Active questions and open splits.

• Warrant requirement for CBP device forensics. Merchant v. Mayorkas is the live vehicle, but courts have not imposed a warrant standard for any category of border device search — the line between permissible "advanced" forensic analysis and a constitutional violation is unsettled, leaving business-traveler device protocols in a legal gray zone .
• EU e-Evidence Regulation compliance timelines vs. US discovery obligations. When a US court order requires production of data held in EU jurisdictions, the e-Evidence Regulation's procedural requirements and tight deadlines create a direct conflict with US discovery timelines — no settled reconciliation mechanism exists .
• China data property registration: transfer and valuation implications. Once the NDA framework is finalized, data assets held by foreign companies operating in China may be subject to registration, valuation, and circulation rules that affect M&A due diligence, licensing, and cross-border transfer structuring — the scope of those obligations is not yet determined .
• Federal preemption vs. state privacy patchwork. The Lofgren bill frames the question but does not resolve it — whether a federal standard will preempt the 20-state patchwork, and on what terms, remains open; companies must currently comply with the most restrictive applicable state regime for cross-border data flows .
• iOS 26.5 E2EE and corporate communication security adequacy. As encrypted RCS becomes the default for cross-platform messaging, the standard for what constitutes adequate communication security in corporate policies, litigation holds, and regulatory compliance frameworks will need to be reassessed — courts and regulators have not yet addressed whether the prior unencrypted baseline created liability exposure .
• Attorney-client privilege and work product at the US border.
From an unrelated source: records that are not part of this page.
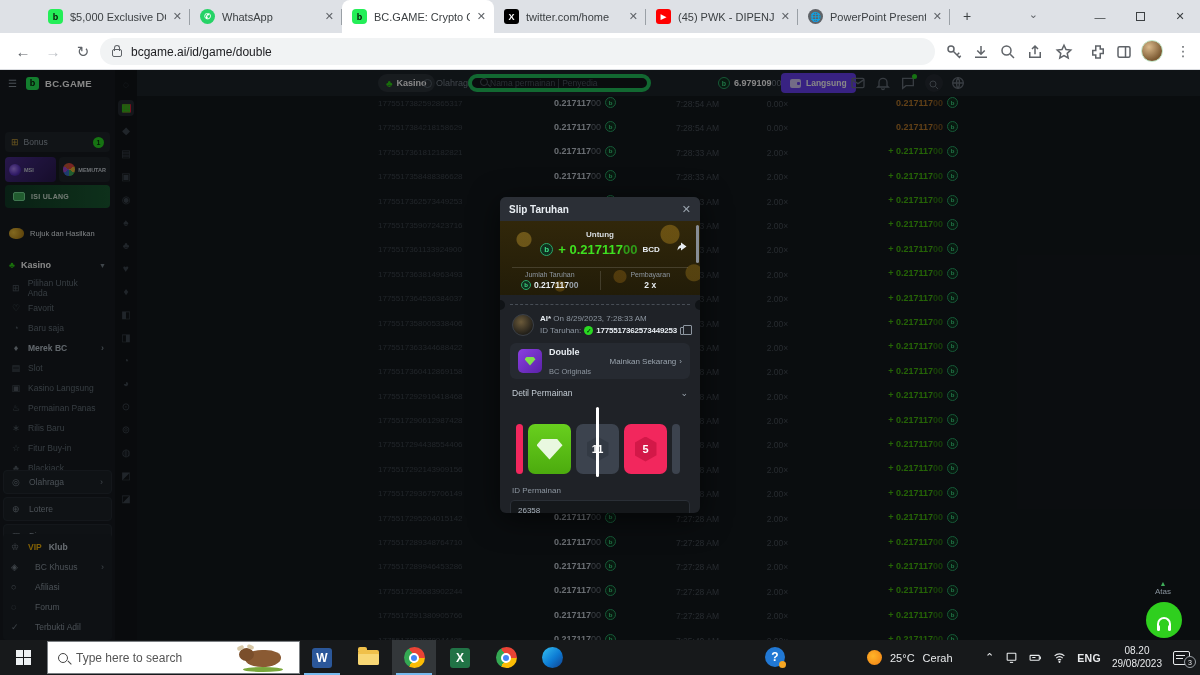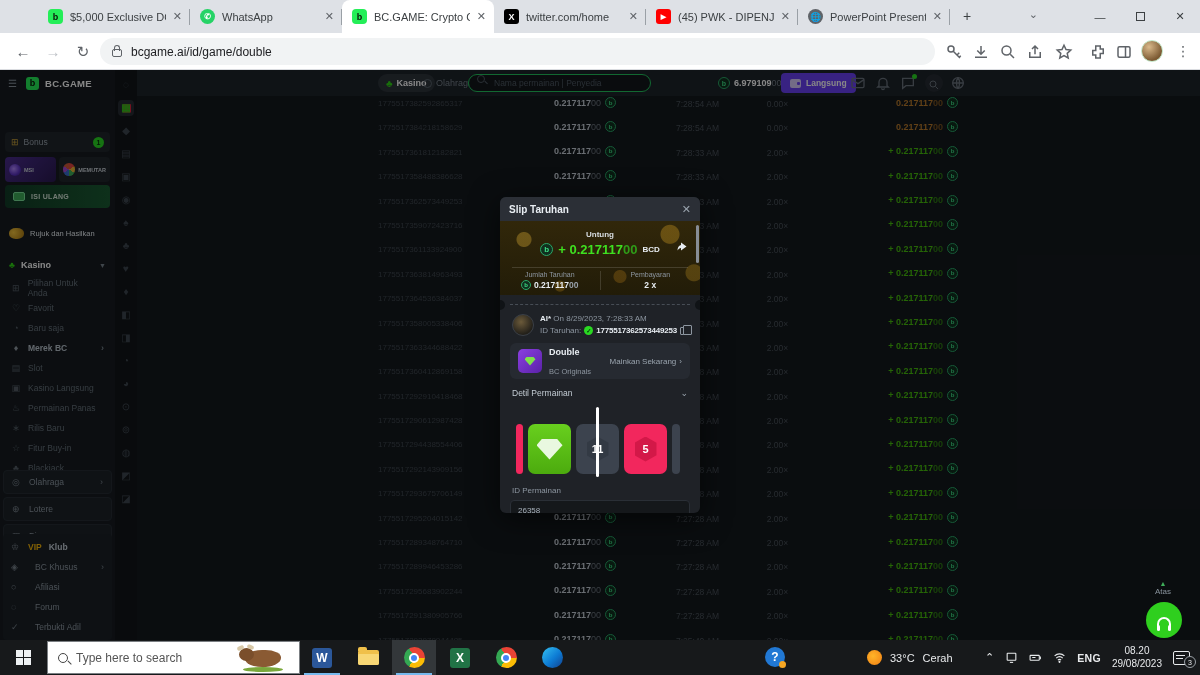--- a/index.html
+++ b/index.html
@@ -57,7 +57,7 @@
     color:#77828c; font-size:9px; }
   #nav-sports .ball { width:9px; height:9px; border:1px solid #5a646d; border-radius:50%; }
   #sitesearch { position:absolute; left:331px; top:4px; width:183px; height:18px; background:#14181c;
-    border:1px solid #22c55e; border-radius:9px; display:flex; padding:0 8px; gap:9px; }
+    border:4px solid #22c55e; border-radius:9px; display:flex; padding:0 8px; gap:2px; }
   #sitesearch input { background:transparent; border:none; outline:none; color:#9aa4ae; font-size:8.5px; width:100%;
     font-family:"Liberation Sans",sans-serif;}
   #sitesearch input::placeholder { color:#4e5963; }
CBP's border search exception applies to all device contents, including potentially privileged communications and work product on business-traveler devices — no carve-out exists and no court has definitively addressed the privilege question in the border search context .

What to watch.

• Outcome of Merchant v. Mayorkas — any ruling on the scope of permissible forensic analysis at the border will immediately reshape device-protocol advice for business travelers and multinational clients.
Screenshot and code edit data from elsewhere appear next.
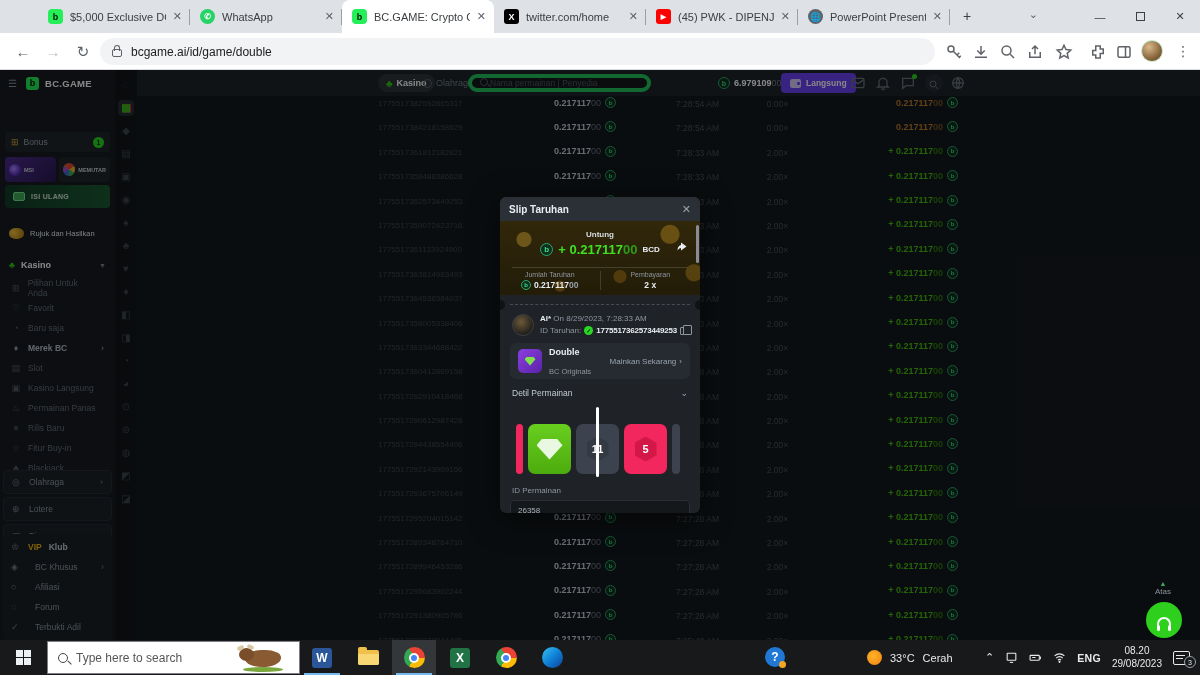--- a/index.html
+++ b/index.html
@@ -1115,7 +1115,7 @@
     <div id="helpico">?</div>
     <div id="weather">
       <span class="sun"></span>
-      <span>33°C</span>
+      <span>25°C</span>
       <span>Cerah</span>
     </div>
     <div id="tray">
• NDA comment period closing and finalization of China's data property registration guidelines — the final framework will determine compliance obligations for foreign companies holding data assets in China.
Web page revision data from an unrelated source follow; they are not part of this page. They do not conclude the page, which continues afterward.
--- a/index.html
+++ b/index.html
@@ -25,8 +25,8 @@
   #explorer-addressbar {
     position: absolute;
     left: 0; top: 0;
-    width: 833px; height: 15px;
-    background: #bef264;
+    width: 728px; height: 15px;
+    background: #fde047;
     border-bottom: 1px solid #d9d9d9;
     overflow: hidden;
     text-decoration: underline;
• Whether the House Commerce Committee takes up the Lofgren Online Privacy Act — any committee action will signal whether federal preemption of the state privacy patchwork is live in the current Congress.
• EU e-Evidence Regulation implementation milestones — as deadlines approach, expect additional practitioner guidance and potential conflicts with US discovery orders to surface in active litigation.
• Carrier-by-carrier rollout of iOS 26.5 E2EE RCS support — the phased deployment means the encryption gap will close unevenly, and corporate device policies will need to account for which employees are covered and when.